David Boies, left, and Alan Dershowitz. ()
It seems reports of the death of litigation involving allegations linking retired Harvard Law School professor Alan Dershowitz to an underage sex scandal have been greatly exaggerated. While the attorneys involved in a related defamation suit insisted a settlement ended the case last year, appellate court records paint a different picture — with a ruling Tuesday suggesting the post-settlement legal wrangling is far from over.

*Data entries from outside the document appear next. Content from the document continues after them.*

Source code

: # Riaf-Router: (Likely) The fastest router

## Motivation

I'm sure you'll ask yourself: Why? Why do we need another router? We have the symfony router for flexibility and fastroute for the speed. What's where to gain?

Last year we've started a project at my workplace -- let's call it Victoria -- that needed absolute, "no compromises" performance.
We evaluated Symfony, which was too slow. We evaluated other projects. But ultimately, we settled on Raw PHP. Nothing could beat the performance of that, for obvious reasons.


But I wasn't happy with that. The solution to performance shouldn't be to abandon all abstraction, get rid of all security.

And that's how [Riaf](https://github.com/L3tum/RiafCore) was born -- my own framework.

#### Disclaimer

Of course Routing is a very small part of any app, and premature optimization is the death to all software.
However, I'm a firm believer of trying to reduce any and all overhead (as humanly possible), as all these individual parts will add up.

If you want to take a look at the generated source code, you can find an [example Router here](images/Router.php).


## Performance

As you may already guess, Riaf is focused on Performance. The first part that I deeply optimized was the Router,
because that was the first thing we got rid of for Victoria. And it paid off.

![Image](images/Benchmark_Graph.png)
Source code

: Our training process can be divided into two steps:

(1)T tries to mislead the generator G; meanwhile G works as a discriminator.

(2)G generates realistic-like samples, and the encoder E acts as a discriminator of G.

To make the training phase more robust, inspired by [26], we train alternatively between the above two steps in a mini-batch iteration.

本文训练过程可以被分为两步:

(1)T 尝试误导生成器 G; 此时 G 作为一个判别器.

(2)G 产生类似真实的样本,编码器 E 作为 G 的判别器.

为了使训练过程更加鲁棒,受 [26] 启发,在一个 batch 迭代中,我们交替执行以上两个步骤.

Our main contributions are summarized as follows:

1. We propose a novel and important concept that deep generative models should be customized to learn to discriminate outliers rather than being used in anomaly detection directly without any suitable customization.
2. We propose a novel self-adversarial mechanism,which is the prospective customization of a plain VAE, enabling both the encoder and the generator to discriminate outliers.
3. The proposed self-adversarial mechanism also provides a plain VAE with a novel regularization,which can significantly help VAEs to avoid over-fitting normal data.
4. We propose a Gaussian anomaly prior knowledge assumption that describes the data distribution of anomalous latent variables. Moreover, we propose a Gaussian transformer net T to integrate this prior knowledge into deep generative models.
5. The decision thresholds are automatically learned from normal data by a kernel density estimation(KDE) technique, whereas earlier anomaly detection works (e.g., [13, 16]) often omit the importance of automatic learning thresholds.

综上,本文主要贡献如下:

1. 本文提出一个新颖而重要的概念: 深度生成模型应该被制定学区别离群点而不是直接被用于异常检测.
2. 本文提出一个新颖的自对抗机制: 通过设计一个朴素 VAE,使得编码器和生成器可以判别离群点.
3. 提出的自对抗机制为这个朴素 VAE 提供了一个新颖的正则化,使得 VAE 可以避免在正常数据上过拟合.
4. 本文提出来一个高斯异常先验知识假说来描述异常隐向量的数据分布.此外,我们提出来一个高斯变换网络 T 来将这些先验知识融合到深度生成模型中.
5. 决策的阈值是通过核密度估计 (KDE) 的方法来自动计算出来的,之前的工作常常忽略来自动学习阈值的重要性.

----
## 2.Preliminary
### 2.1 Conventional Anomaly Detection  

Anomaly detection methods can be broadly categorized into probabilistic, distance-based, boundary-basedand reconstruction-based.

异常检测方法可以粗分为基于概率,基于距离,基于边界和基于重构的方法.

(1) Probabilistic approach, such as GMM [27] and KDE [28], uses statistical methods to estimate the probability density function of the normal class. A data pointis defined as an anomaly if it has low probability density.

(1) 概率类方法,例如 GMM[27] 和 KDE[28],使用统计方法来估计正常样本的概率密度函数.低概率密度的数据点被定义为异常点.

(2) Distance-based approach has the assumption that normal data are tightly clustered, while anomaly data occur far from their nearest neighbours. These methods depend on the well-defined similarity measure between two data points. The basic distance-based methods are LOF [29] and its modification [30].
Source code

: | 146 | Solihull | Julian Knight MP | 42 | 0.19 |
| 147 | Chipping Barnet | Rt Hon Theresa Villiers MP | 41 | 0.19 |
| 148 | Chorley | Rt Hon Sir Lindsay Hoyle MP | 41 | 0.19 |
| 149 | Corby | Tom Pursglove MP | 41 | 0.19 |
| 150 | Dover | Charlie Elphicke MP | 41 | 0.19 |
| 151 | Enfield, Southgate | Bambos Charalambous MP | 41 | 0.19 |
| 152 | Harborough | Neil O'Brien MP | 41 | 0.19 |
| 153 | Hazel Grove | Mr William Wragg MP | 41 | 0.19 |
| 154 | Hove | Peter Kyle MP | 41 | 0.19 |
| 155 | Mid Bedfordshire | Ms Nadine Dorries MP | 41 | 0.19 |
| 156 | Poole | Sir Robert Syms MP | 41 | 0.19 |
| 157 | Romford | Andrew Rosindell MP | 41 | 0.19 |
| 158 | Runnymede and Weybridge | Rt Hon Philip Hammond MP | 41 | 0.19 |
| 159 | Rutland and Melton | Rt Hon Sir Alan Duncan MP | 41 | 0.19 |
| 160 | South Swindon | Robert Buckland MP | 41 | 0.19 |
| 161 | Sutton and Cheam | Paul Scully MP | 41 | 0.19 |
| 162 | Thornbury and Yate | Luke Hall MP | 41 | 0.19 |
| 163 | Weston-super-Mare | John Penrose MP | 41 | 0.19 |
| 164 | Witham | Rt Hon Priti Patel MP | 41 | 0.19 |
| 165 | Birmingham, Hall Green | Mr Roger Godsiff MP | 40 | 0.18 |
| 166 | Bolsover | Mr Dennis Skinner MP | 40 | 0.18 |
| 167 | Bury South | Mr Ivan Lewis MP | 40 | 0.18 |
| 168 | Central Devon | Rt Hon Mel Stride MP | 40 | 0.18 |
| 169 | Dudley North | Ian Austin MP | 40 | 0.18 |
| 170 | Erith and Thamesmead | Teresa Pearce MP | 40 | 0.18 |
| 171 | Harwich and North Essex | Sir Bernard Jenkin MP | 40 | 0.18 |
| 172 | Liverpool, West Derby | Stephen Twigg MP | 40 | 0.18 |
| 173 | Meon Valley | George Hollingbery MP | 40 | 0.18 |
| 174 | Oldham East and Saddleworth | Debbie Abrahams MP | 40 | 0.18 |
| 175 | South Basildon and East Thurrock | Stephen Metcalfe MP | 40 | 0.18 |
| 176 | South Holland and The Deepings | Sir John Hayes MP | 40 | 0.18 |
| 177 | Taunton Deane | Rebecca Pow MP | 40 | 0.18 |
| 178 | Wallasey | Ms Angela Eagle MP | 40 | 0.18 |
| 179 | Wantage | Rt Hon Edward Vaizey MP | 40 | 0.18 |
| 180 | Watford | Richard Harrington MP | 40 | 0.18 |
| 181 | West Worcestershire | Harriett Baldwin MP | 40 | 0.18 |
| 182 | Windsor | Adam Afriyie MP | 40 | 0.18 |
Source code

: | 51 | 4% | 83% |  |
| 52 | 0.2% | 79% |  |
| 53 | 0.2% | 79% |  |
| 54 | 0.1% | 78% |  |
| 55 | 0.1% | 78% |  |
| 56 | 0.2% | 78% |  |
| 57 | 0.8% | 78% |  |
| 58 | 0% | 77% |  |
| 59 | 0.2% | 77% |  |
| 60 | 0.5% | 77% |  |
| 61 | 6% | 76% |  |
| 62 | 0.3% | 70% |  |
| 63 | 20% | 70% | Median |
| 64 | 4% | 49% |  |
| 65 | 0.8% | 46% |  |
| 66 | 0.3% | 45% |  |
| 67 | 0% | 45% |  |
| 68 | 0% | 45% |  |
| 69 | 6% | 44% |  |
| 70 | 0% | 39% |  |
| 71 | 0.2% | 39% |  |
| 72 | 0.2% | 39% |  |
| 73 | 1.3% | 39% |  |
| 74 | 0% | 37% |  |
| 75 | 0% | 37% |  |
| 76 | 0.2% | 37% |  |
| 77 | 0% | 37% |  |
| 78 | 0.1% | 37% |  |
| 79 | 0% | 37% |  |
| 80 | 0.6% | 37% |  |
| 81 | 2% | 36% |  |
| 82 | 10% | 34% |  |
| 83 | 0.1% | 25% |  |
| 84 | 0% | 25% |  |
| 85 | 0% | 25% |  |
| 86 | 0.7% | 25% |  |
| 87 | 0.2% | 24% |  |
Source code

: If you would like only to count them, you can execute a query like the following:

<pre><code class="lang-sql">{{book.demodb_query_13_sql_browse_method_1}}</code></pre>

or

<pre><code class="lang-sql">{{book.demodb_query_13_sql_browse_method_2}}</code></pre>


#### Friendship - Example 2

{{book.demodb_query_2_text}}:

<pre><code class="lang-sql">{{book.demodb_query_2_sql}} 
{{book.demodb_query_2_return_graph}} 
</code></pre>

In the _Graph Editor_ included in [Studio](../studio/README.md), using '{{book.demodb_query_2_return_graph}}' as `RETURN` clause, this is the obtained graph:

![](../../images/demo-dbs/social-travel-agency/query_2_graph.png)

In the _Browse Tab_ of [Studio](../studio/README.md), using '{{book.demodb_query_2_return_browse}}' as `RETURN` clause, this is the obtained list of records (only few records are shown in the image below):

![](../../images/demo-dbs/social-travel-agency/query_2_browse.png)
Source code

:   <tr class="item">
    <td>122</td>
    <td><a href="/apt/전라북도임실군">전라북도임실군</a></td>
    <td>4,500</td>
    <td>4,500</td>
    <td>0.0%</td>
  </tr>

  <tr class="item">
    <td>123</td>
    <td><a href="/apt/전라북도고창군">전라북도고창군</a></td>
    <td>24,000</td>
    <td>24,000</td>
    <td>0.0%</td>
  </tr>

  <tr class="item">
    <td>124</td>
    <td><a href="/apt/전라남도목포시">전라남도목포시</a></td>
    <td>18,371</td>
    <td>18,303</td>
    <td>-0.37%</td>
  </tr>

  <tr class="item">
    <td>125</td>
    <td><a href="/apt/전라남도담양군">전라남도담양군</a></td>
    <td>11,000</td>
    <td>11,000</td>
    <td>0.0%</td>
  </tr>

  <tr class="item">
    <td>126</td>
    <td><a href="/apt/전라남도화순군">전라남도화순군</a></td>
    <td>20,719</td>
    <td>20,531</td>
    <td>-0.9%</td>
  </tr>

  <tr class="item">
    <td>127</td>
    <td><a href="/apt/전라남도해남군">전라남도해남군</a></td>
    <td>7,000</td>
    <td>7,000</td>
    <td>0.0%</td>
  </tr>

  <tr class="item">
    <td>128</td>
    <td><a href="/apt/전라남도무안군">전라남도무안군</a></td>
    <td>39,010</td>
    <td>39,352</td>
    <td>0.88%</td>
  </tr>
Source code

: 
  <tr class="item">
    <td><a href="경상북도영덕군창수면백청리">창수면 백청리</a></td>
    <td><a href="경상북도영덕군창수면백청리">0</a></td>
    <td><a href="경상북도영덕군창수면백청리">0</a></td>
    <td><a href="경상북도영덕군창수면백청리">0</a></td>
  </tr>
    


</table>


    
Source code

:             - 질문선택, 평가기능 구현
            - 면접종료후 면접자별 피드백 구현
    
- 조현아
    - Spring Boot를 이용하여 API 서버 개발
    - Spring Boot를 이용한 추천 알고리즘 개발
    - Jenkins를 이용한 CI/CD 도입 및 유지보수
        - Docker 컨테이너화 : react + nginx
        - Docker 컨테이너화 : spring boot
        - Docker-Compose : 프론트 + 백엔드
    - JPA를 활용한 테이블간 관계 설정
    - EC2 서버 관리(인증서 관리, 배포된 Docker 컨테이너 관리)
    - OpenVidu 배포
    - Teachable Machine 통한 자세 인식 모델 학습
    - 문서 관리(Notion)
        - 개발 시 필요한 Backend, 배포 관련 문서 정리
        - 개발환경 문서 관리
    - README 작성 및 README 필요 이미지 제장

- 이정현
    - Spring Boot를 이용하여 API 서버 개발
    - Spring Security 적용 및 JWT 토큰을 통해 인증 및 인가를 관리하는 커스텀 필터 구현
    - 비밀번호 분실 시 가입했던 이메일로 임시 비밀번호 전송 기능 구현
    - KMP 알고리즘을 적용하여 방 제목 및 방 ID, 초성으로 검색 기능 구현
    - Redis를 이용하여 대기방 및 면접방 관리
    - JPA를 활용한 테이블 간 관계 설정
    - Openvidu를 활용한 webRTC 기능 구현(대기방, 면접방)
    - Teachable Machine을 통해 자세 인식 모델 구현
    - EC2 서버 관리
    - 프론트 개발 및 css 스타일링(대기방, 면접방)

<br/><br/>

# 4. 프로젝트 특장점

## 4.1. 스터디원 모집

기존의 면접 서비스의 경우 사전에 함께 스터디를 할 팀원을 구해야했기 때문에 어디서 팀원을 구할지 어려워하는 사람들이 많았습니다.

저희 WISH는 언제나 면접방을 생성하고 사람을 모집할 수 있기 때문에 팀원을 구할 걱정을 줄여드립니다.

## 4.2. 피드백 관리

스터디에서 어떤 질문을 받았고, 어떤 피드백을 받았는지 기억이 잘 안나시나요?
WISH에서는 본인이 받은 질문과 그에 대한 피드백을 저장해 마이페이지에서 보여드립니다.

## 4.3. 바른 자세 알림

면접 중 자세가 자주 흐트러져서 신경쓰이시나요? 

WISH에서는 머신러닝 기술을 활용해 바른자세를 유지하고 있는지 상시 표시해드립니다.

The defamation suit was filed against the professor by former federal judge Paul Cassell and Farmer Jaffe Weissing Edwards Fistos & Lehrman partner Bradley Edwards, attorneys for Virginia Giuffre, who claimed Dershowitz had sex with her while she was a minor. Giuffre claimed to be a victim in a sex ring by Dershowitz’s client, Palm Beach billionaire Jeffrey Epstein. But Dershowitz testified the allegations were part of an attempt to extort about $1 billion from another wealthy man ensnared in the scandal, retail magnate Les Wexner, whose portfolio includes Victoria’s Secret, Bath & Body Works, Pink and La Senza.
Giuffre’s case turned into a fight among lawyers. Two of her attorneys, Cassell and Edwards, sued Dershowitz in state court alleging he defamed them by claiming they knowingly made false claims against him in Giuffre’s lawsuit.
The parties reached a confidential settlement last summer, but their dispute continues.
Now Dershowitz is the one pointing fingers in a Dec. 16 motion before the Fourth District Court of Appeal. He claimed one of Giuffre’s attorneys, David Boies, made “gratuitous” and “unsupported statements” by characterizing an affidavit he filed in the defamation case as “false” and “misleading.”
Dershowitz claimed Boies, a principal with Boies Schiller & Flexner, violated Florida’s Rules of Appellate Procedure by alleging Dershowitz “intentionally and wrongfully” filed a false affidavit.
“The characterizations of the Dershowitz affidavit are not based on any record evidence,” Dershowitz’s attorney, Bruce Rogow, former co-dean of Nova Southeastern University Law Center in Fort Lauderdale, wrote in the motion to strike. “No record reference is offered because there is none. The characterizations are not facts. There were no factual determinations made below.”
But Boies’ attorney rebutted claims her client breached appellate rules.
“(Dershowitz) appears to suggest that references to the record in appellant’s briefs must be limited to factual findings by the trial court,” attorney Sigrid McCawley of Boies Schiller & Flexner wrote in response to the motion to strike. “This position is not supported by the Rules of Appellate Procedure or any other authority and should be rejected.”
The appellate court agreed. It issued an order Jan. 10 denying Dershowitz’s motion.